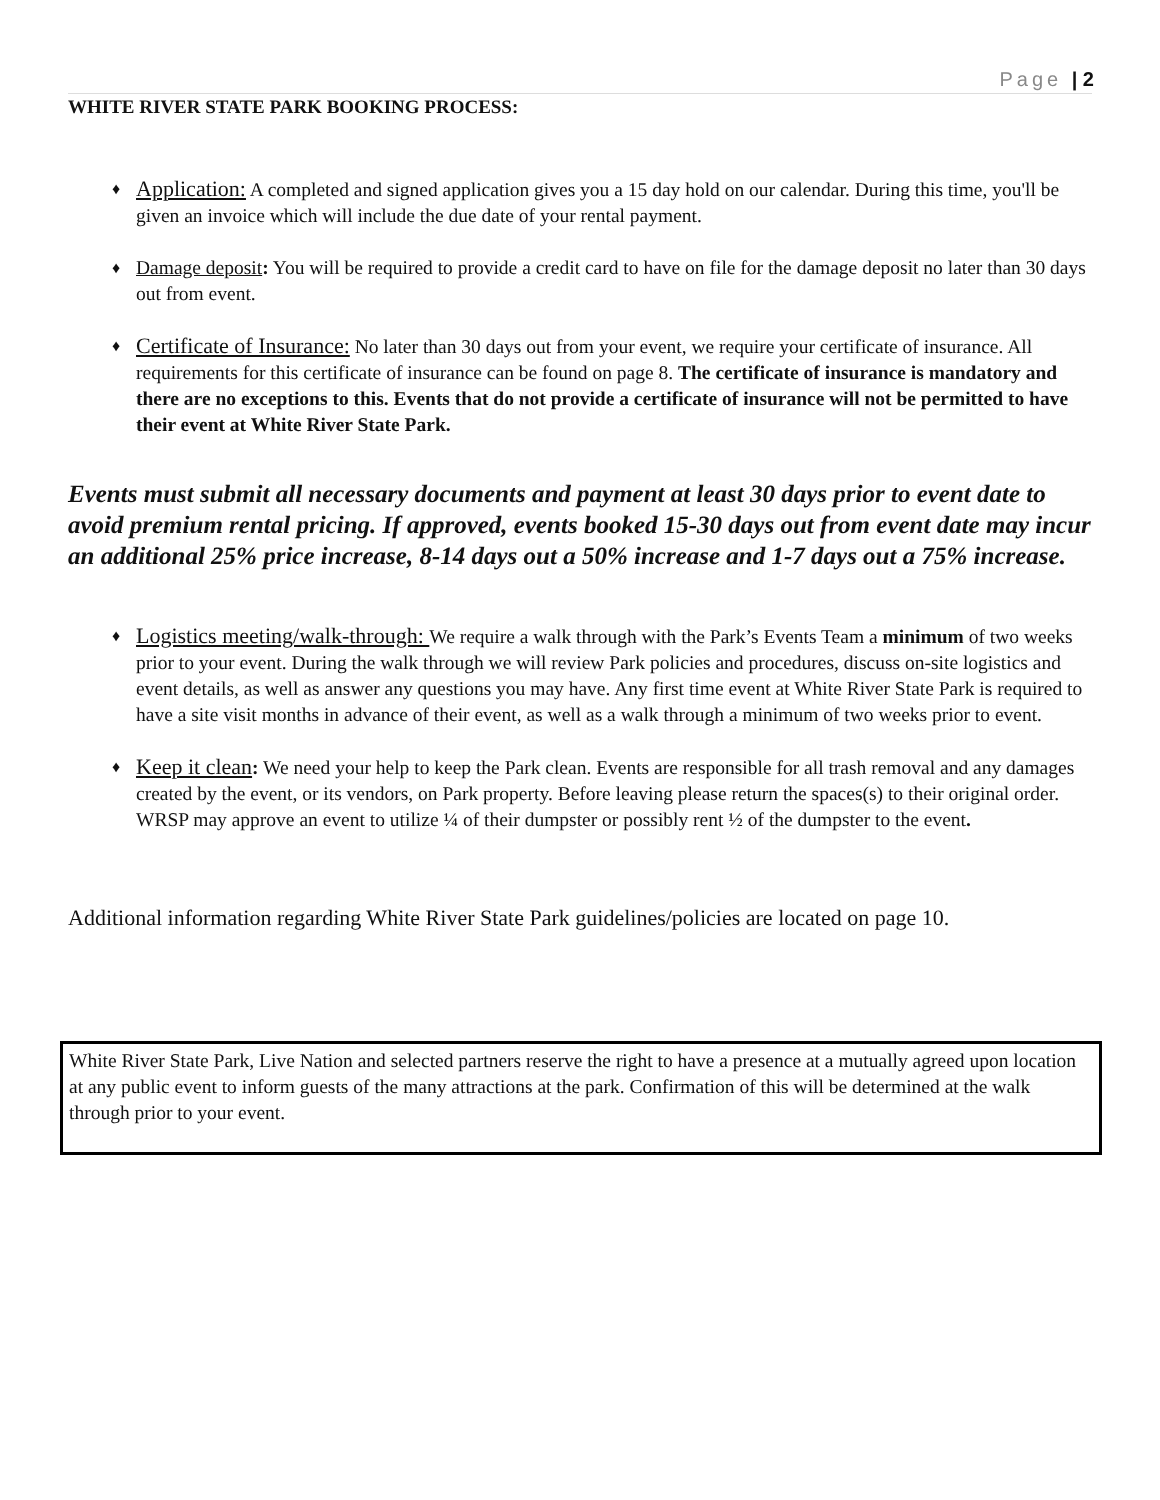Page | 2
WHITE RIVER STATE PARK BOOKING PROCESS:
♦ Application: A completed and signed application gives you a 15 day hold on our calendar. During this time, you'll be given an invoice which will include the due date of your rental payment.
♦ Damage deposit: You will be required to provide a credit card to have on file for the damage deposit no later than 30 days out from event.
♦ Certificate of Insurance: No later than 30 days out from your event, we require your certificate of insurance. All requirements for this certificate of insurance can be found on page 8. The certificate of insurance is mandatory and there are no exceptions to this. Events that do not provide a certificate of insurance will not be permitted to have their event at White River State Park.
Events must submit all necessary documents and payment at least 30 days prior to event date to avoid premium rental pricing. If approved, events booked 15-30 days out from event date may incur an additional 25% price increase, 8-14 days out a 50% increase and 1-7 days out a 75% increase.
♦ Logistics meeting/walk-through: We require a walk through with the Park’s Events Team a minimum of two weeks prior to your event. During the walk through we will review Park policies and procedures, discuss on-site logistics and event details, as well as answer any questions you may have. Any first time event at White River State Park is required to have a site visit months in advance of their event, as well as a walk through a minimum of two weeks prior to event.
♦ Keep it clean: We need your help to keep the Park clean. Events are responsible for all trash removal and any damages created by the event, or its vendors, on Park property. Before leaving please return the spaces(s) to their original order. WRSP may approve an event to utilize ¼ of their dumpster or possibly rent ½ of the dumpster to the event.
Additional information regarding White River State Park guidelines/policies are located on page 10.
White River State Park, Live Nation and selected partners reserve the right to have a presence at a mutually agreed upon location at any public event to inform guests of the many attractions at the park. Confirmation of this will be determined at the walk through prior to your event.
★ ★ ★ ★
- [Instructions to follow]
Every line from the top of the material above through the line with "Additional information regarding" should be duplicated exactly, please; leave out the pictures.

- [Answer area]
Page | 2
WHITE RIVER STATE PARK BOOKING PROCESS:
♦ Application: A completed and signed application gives you a 15 day hold on our calendar. During this time, you'll be given an invoice which will include the due date of your rental payment.
♦ Damage deposit: You will be required to provide a credit card to have on file for the damage deposit no later than 30 days out from event.
♦ Certificate of Insurance: No later than 30 days out from your event, we require your certificate of insurance. All requirements for this certificate of insurance can be found on page 8. The certificate of insurance is mandatory and there are no exceptions to this. Events that do not provide a certificate of insurance will not be permitted to have their event at White River State Park.
Events must submit all necessary documents and payment at least 30 days prior to event date to avoid premium rental pricing. If approved, events booked 15-30 days out from event date may incur an additional 25% price increase, 8-14 days out a 50% increase and 1-7 days out a 75% increase.
♦ Logistics meeting/walk-through: We require a walk through with the Park’s Events Team a minimum of two weeks prior to your event. During the walk through we will review Park policies and procedures, discuss on-site logistics and event details, as well as answer any questions you may have. Any first time event at White River State Park is required to have a site visit months in advance of their event, as well as a walk through a minimum of two weeks prior to event.
♦ Keep it clean: We need your help to keep the Park clean. Events are responsible for all trash removal and any damages created by the event, or its vendors, on Park property. Before leaving please return the spaces(s) to their original order. WRSP may approve an event to utilize ¼ of their dumpster or possibly rent ½ of the dumpster to the event.
Additional information regarding White River State Park guidelines/policies are located on page 10.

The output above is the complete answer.